== Stored data ==

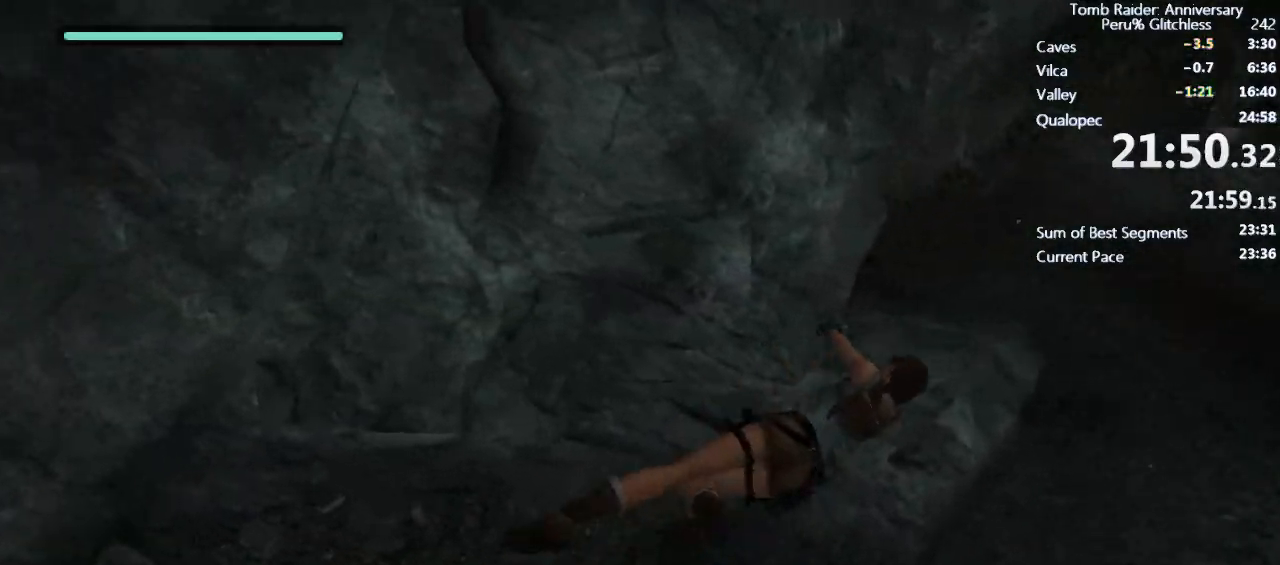
{"keys": ["d", "w"], "mouse": ["right"], "events": []}
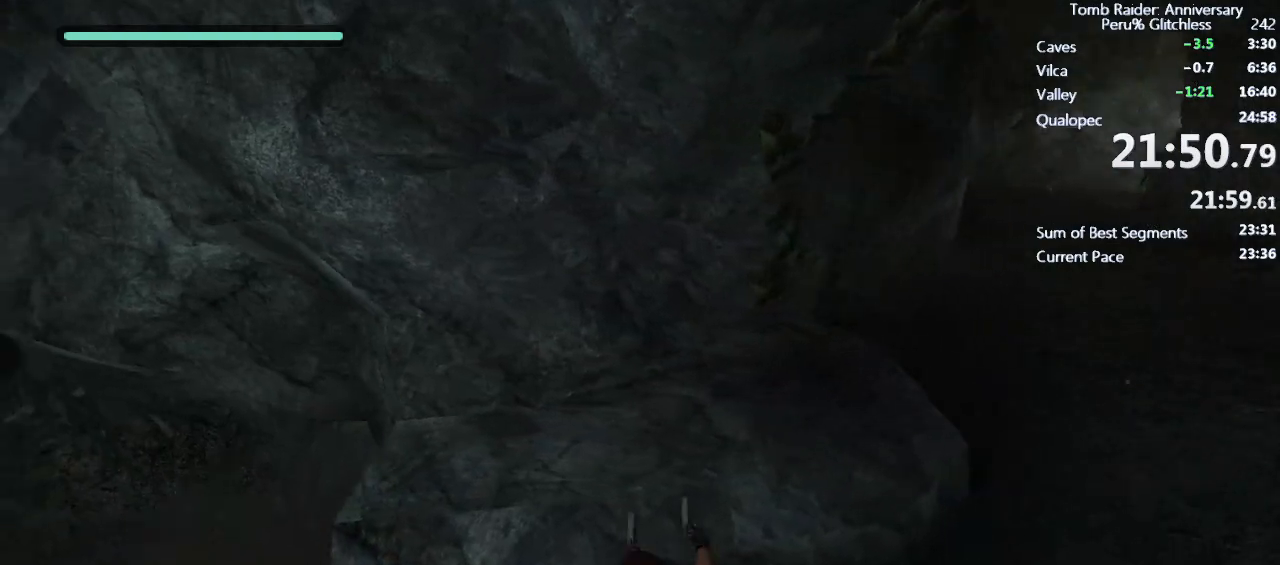
{"keys": ["d", "w"], "mouse": ["right"], "events": [[83, "ctrl", "down"], [233, "ctrl", "up"]]}
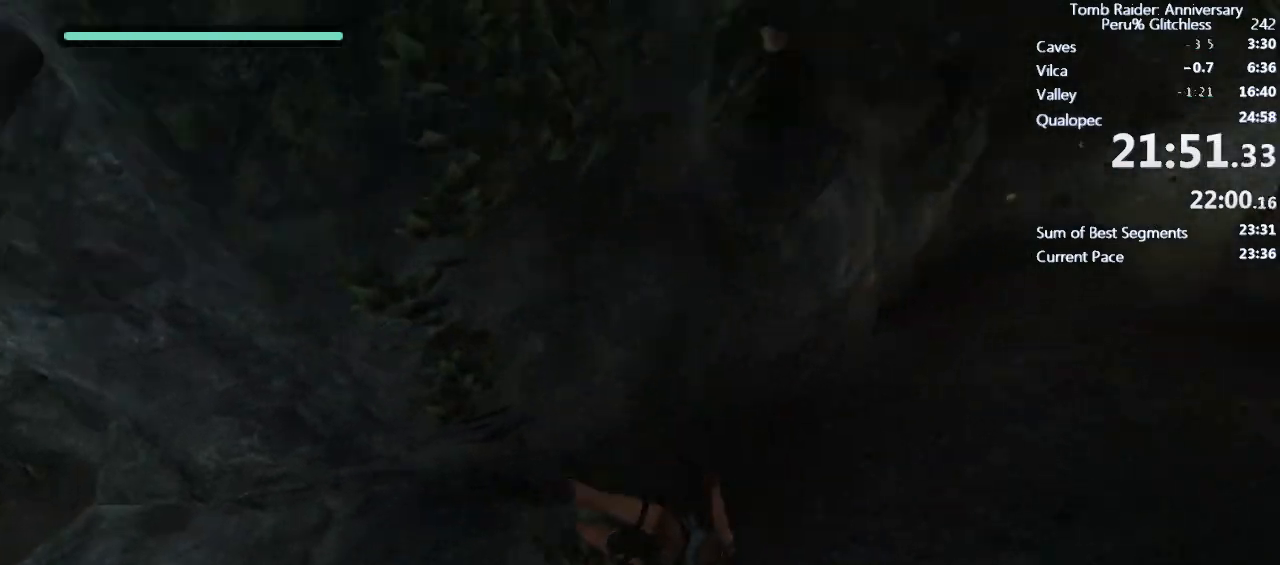
{"keys": ["d", "w"], "mouse": ["right"], "events": [[383, "ctrl", "down"], [483, "ctrl", "up"]]}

===

Work instructions:
Copy out the data above exactly, except the pictures.

Answer to this task:
{"keys": ["d", "w"], "mouse": ["right"], "events": []}
{"keys": ["d", "w"], "mouse": ["right"], "events": [[83, "ctrl", "down"], [233, "ctrl", "up"]]}
{"keys": ["d", "w"], "mouse": ["right"], "events": [[383, "ctrl", "down"], [483, "ctrl", "up"]]}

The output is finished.